This is not a pretty, polished book. There are no picturesque grannies, photogenic Pioneers or sinewy workers at the hero projects of communism. The 200 photographs, most by Soviet photographers, are in an often grainy black and white. When they are beautiful -- and many are -- it is despite the notoriously poor quality of Soviet film and camera lenses.
The reader will not recognize many scenes. Even familiar landmarks are shown from something other than the picture postcard angle. St. Basil's domes appear above the gables of an old wooden house; Leningrad's Nevsky Prospekt is shown in gray mid-winter from an icy canal embankment. These photographs are details from the backdrop of everybody Soviet life: Cloakrooms, ice cream stands, offices, and cafeterias, meeting halls, nurseries and cemeteries. They are scenes that a Russian might disdain as too mundane, and that a savvy Western traveller might pass up to avoid a skandal -- Russians prefer visitors to photograph scenes typical of "tne new Soviet reality," and vociferously object if a foreigner's camera is pointed in the wrong direction.
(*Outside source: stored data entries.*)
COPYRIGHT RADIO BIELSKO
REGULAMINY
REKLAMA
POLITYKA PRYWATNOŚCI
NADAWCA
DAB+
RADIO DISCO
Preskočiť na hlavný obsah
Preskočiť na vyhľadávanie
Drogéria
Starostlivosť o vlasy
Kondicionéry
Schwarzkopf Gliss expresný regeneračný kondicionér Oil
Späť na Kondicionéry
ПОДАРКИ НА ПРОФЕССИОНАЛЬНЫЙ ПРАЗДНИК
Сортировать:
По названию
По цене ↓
The photographs are not simple, and to help explain them, Robert Kaiser provides lengthy captions and a rambling commentary that can lead in a few pages from the intelligentsia to women's liberation to shopping tips (get in line first, then ask what is for sale). The text is not supplemental, as it often is with coffee table books; it is essential to an understanding of the photographs. We see a member of Moscow's elite stopping to read a "wall newspaper" (the daily Pravda pasted to a bulletin board on the street), but we need the caption to know that the hat, gloves, shoes, and overcoat the man is wearing are all badges of his high rank in Soviet society. We see a comfortable middle-class Muscovite apartment -- comfortable, as Kaiser explains, because there is more than one room, because the family owns a new television, and most important, because it is in Moscow, the ultimate luxury. Of course, the family shares a kitchen and a bath with two other households, and there is no carpet -- carpets are deficit items," essentially unavailable except in the special stores reserved for the Soviet upper class.
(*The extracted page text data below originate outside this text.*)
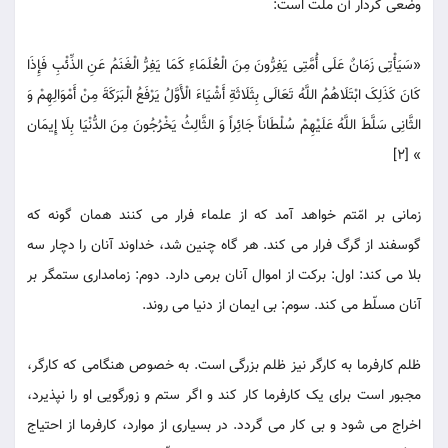
وضعی کردار آن ملت است:
«سَیَأْتِی زَمَانٌ عَلَی أُمَّتِی یَفِرُّونَ مِنَ الْعُلَمَاءِ کَمَا یَفِرُّ الْغَنَمُ عَنِ الذِّئْبِ فَإِذَا
کَانَ کَذَلِکَ ابْتَلَاهُمُ اللَّهُ تَعَالَی بِثَلَاثَةِ أَشْیَاءَ الْأَوَّلُ یَرْفَعُ الْبَرَکَةَ مِنْ أَمْوَالِهِمْ وَ
الثَّانِی سَلَّطَ اللَّهُ عَلَیْهِمْ سُلْطَاناً جَائِراً وَ الثَّالِثُ یَخْرُجُونَ مِنَ الدُّنْیَا بِلَا إِیمَان
» [2]
زمانی بر امّتم خواهد آمد که از علماء فرار می کنند همان گونه که
گوسفند از گرگ فرار می کند. هر گاه چنین شد، خداوند آنان را دچار سه
بلا می کند: اول: برکت از اموال آنان برمی دارد. دوم: زمامداری ستمگر بر
آنان مسلّط می کند. سوم: بی ایمان از دنیا می روند.
ظلم کارفرما به کارگر نیز ظلم بزرگی است. به خصوص هنگامی که کارگر،
مجبور است برای یک کارفرما کار کند و اگر ستم و زورگویی او را نپذیرد،
اخراج می شود و بی کار می گردد. در بسیاری از موارد، کارفرما از احتیاج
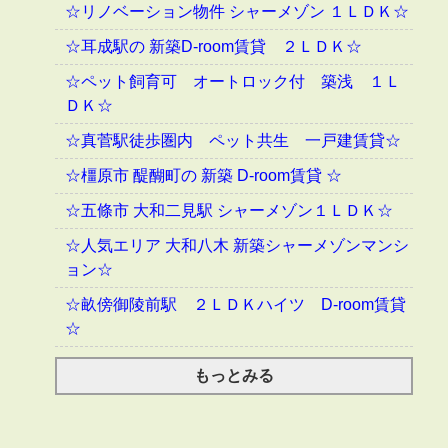
☆リノベーション物件 シャーメゾン １ＬＤＫ☆
☆耳成駅の 新築D-room賃貸 ２ＬＤＫ☆
☆ペット飼育可 オートロック付 築浅 １Ｌ
ＤＫ☆
☆真菅駅徒歩圏内 ペット共生 一戸建賃貸☆
☆橿原市 醍醐町の 新築 D-room賃貸 ☆
☆五條市 大和二見駅 シャーメゾン１ＬＤＫ☆
☆人気エリア 大和八木 新築シャーメゾンマンシ
ョン☆
☆畝傍御陵前駅 ２ＬＤＫハイツ D-room賃貸
☆
もっとみる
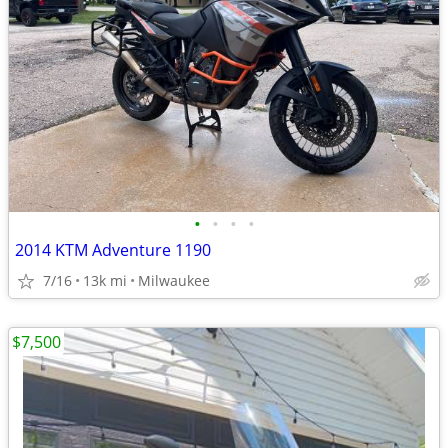
•
•
•
•
2014 KTM Adventure 1190
7/16
13k mi
Milwaukee
$7,500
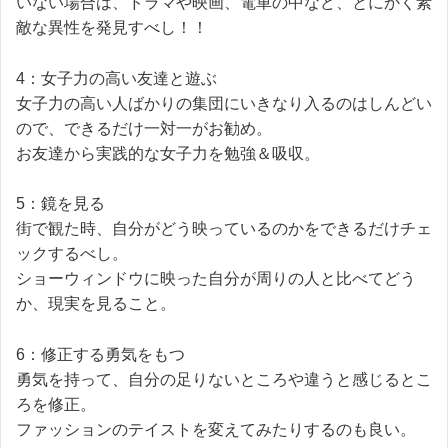
いない場合は、ドラマや映画、電車の中など、とにかく素
敵な異性を発見すべし！！
4：女子力の高い友達と遊ぶ
女子力の高い人ばかりの集団にいきなり入るのはしんどい
ので、できるだけ一対一がお勧め。
お友達から実践的な女子力を勉強＆吸収。
5：鏡を見る
街で観た時、自分がどう映っているのかをできるだけチェ
ックするべし。
ショーウィンドウに映った自分が周りの人と比べてどう
か、現実を見ること。
6：修正する勇気をもつ
勇気を持って、自分の足りないところや違うと感じるとこ
ろを修正。
ファッションのテイストを変えてみたりするのも良い。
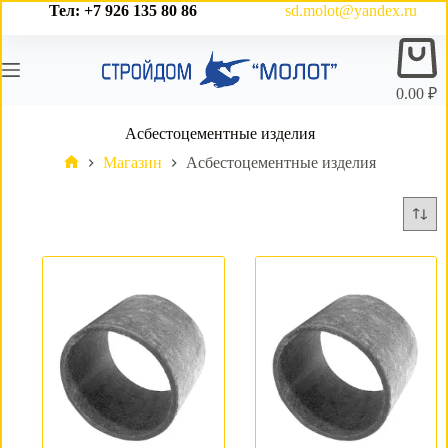
Перейти
Тел: +7 926 135 80 86
sd.molot@yandex.ru
к
Корз
сути
0.00
₽
Асбестоцементные изделия
Магазин
Асбестоцементные изделия
Главная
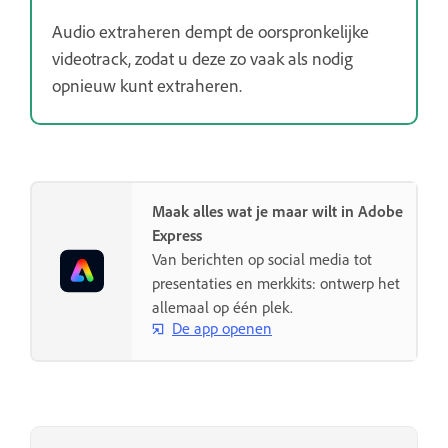
Audio extraheren dempt de oorspronkelijke
videotrack, zodat u deze zo vaak als nodig
opnieuw kunt extraheren.
Maak alles wat je maar wilt in Adobe
Express
Van berichten op social media tot
presentaties en merkkits: ontwerp het
allemaal op één plek.
De app openen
Russia has long been an image-poor country. Westerners read current newspaper articles, not to mention Dostoevsky and Tolstoy, in a visual vacuum. If pressed, they might be able to conjure up a May Day parade in Red Square, an assortment of portraits (writers, Romanovs and revolutionaries), and some scenes from the film version of Doctor Zhivago. Russia from the inside helps fill this gap with an exceptionally detailed an insightful look at modern Russian life. It could easily have been twice as long.